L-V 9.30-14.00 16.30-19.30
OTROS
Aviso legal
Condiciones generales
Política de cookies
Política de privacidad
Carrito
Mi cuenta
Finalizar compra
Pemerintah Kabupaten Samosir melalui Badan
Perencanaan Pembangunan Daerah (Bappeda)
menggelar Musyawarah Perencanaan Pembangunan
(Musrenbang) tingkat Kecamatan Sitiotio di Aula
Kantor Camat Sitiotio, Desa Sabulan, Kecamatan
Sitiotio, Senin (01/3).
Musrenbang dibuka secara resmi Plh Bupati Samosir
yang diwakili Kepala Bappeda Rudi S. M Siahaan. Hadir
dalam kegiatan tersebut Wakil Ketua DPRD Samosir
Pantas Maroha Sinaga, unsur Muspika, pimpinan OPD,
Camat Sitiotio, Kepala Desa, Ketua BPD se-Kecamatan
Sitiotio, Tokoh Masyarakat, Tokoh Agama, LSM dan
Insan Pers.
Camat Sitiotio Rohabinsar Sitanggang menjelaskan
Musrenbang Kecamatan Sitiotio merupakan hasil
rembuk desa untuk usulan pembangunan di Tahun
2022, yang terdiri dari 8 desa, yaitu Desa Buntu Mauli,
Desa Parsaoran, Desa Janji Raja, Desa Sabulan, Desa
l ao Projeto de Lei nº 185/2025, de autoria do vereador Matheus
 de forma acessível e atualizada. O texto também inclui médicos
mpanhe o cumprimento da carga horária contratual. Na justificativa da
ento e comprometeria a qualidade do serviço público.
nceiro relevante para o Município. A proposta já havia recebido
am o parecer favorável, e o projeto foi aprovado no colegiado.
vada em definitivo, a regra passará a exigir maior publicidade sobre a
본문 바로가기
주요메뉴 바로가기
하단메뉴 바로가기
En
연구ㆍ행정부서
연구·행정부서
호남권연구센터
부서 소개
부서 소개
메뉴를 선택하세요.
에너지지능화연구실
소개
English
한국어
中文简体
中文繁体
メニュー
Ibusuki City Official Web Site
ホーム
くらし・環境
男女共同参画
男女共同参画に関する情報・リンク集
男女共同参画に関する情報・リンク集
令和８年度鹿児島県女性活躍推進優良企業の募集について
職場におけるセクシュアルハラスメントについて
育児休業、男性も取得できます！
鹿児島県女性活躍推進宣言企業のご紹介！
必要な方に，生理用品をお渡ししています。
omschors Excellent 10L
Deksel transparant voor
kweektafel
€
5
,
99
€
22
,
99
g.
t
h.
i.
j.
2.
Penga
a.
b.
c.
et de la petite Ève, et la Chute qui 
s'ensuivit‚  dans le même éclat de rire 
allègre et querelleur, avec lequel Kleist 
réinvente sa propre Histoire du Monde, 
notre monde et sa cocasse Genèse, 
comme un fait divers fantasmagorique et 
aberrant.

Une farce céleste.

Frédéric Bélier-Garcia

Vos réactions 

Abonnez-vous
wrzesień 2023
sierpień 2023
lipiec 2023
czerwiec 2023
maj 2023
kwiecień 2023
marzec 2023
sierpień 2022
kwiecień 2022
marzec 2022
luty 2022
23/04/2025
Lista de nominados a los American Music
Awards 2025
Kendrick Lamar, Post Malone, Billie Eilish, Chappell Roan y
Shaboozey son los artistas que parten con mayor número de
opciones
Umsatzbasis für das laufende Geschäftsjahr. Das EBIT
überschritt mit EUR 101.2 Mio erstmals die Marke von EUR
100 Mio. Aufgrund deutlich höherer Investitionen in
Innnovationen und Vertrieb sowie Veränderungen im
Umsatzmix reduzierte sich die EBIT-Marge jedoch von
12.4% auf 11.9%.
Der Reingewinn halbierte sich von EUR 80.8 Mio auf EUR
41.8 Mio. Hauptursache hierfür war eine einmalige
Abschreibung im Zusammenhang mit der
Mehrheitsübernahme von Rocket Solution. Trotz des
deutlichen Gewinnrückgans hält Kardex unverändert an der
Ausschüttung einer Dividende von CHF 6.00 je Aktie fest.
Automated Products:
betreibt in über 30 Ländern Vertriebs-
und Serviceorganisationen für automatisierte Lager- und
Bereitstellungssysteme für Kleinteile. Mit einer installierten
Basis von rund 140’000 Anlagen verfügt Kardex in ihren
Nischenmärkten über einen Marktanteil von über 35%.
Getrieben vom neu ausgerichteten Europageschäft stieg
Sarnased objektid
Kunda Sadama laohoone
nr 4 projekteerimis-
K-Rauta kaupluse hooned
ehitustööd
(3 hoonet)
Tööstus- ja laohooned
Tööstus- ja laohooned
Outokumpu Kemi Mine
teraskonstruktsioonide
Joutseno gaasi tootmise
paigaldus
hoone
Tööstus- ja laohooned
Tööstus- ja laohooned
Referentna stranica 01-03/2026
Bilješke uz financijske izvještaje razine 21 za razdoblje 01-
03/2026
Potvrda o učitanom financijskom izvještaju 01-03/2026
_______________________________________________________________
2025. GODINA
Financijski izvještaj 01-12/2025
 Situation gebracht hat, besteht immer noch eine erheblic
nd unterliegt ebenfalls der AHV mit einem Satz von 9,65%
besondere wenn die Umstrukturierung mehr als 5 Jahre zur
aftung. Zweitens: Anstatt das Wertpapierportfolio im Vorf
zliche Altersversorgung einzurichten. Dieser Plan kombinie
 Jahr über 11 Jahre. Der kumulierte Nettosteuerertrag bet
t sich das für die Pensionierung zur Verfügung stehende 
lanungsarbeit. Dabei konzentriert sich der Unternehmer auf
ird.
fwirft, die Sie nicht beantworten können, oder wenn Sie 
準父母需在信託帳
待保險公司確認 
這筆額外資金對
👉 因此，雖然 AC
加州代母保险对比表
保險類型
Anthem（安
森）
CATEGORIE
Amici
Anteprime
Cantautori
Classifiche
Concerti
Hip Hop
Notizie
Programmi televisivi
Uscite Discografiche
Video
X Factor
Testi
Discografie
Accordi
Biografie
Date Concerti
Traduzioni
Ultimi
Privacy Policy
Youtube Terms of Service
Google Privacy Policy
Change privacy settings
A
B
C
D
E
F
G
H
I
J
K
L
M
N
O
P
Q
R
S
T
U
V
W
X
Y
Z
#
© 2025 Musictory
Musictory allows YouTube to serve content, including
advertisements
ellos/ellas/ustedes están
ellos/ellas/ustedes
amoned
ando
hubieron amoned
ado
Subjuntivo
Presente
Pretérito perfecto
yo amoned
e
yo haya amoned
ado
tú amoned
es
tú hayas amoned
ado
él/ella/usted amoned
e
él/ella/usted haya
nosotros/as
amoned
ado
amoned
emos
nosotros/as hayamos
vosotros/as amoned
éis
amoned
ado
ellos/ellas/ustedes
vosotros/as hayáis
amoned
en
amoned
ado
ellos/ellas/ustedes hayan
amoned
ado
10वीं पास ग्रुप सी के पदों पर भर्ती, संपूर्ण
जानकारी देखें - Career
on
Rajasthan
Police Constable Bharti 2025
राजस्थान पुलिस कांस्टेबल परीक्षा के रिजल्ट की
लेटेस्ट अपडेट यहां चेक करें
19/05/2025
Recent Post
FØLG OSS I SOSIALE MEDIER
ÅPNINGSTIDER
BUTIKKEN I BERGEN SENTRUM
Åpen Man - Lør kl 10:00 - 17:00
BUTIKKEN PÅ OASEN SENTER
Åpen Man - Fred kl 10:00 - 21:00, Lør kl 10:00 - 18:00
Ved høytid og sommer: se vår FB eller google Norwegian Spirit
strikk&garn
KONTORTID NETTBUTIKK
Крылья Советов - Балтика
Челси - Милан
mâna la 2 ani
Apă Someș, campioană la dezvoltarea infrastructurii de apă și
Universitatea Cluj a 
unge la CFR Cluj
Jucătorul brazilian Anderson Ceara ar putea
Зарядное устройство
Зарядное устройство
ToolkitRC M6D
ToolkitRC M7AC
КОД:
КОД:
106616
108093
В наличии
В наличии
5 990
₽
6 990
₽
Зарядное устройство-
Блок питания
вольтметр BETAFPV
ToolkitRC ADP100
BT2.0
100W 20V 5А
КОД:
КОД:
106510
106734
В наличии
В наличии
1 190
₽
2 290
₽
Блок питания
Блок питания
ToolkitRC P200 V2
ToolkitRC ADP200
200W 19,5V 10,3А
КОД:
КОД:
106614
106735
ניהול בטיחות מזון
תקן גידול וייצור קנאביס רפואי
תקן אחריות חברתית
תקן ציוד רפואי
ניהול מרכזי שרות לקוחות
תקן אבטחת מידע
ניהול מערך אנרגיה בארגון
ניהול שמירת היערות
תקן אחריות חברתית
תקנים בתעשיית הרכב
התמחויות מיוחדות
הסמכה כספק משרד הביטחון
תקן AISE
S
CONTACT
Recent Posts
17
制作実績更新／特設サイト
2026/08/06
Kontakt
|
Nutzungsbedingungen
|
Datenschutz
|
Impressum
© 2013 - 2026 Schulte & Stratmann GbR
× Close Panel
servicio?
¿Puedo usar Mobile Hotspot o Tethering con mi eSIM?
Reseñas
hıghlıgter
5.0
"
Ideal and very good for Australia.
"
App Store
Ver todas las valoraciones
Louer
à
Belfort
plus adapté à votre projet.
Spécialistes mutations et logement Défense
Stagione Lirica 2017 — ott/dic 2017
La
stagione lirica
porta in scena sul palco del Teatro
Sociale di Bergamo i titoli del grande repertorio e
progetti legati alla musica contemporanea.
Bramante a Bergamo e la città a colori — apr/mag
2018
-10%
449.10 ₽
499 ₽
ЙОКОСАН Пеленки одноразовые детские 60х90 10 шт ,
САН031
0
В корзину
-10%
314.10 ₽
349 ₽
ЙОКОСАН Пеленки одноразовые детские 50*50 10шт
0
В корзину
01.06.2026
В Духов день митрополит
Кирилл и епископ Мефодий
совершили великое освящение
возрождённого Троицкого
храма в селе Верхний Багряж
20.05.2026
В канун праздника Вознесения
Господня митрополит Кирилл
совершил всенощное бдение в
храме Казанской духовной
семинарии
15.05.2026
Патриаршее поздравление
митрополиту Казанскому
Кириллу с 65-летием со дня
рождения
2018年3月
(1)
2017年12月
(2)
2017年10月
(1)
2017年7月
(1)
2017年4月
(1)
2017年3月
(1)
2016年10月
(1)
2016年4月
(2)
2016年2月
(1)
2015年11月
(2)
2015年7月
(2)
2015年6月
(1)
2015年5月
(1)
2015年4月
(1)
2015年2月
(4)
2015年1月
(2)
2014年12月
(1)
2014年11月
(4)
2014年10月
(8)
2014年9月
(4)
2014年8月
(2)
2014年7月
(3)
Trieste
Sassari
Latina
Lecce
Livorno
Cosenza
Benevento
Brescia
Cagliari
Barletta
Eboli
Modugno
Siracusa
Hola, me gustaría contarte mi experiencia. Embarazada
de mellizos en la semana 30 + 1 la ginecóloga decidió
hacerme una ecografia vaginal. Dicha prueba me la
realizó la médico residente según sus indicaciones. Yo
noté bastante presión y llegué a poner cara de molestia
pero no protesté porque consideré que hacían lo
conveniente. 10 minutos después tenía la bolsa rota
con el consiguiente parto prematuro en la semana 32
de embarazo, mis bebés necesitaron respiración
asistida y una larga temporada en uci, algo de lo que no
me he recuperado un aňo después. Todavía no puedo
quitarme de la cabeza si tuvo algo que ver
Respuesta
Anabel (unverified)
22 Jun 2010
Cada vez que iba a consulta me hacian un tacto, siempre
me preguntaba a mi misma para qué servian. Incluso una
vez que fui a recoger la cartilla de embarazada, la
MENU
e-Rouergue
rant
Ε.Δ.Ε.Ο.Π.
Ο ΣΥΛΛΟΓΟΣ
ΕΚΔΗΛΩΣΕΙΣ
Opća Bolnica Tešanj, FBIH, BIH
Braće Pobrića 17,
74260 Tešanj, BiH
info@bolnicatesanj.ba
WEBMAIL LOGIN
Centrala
☆ ☆ ☆ ☆ ☆ ☆ ☆
_Request_
Reproduce the entries above exactly, but only the lines between the line holding "nceiro relevante para" and the line holding "Kendrick Lamar, Post", inclusive.

_Response to the task_
nceiro relevante para o Município. A proposta já havia recebido
am o parecer favorável, e o projeto foi aprovado no colegiado.
vada em definitivo, a regra passará a exigir maior publicidade sobre a
본문 바로가기
주요메뉴 바로가기
하단메뉴 바로가기
En
연구ㆍ행정부서
연구·행정부서
호남권연구센터
부서 소개
부서 소개
메뉴를 선택하세요.
에너지지능화연구실
소개
English
한국어
中文简体
中文繁体
メニュー
Ibusuki City Official Web Site
ホーム
くらし・環境
男女共同参画
男女共同参画に関する情報・リンク集
男女共同参画に関する情報・リンク集
令和８年度鹿児島県女性活躍推進優良企業の募集について
職場におけるセクシュアルハラスメントについて
育児休業、男性も取得できます！
鹿児島県女性活躍推進宣言企業のご紹介！
必要な方に，生理用品をお渡ししています。
omschors Excellent 10L
Deksel transparant voor
kweektafel
€
5
,
99
€
22
,
99
g.
t
h.
i.
j.
2.
Penga
a.
b.
c.
et de la petite Ève, et la Chute qui 
s'ensuivit‚  dans le même éclat de rire 
allègre et querelleur, avec lequel Kleist 
réinvente sa propre Histoire du Monde, 
notre monde et sa cocasse Genèse, 
comme un fait divers fantasmagorique et 
aberrant.

Une farce céleste.

Frédéric Bélier-Garcia

Vos réactions 

Abonnez-vous
wrzesień 2023
sierpień 2023
lipiec 2023
czerwiec 2023
maj 2023
kwiecień 2023
marzec 2023
sierpień 2022
kwiecień 2022
marzec 2022
luty 2022
23/04/2025
Lista de nominados a los American Music
Awards 2025
Kendrick Lamar, Post Malone, Billie Eilish, Chappell Roan y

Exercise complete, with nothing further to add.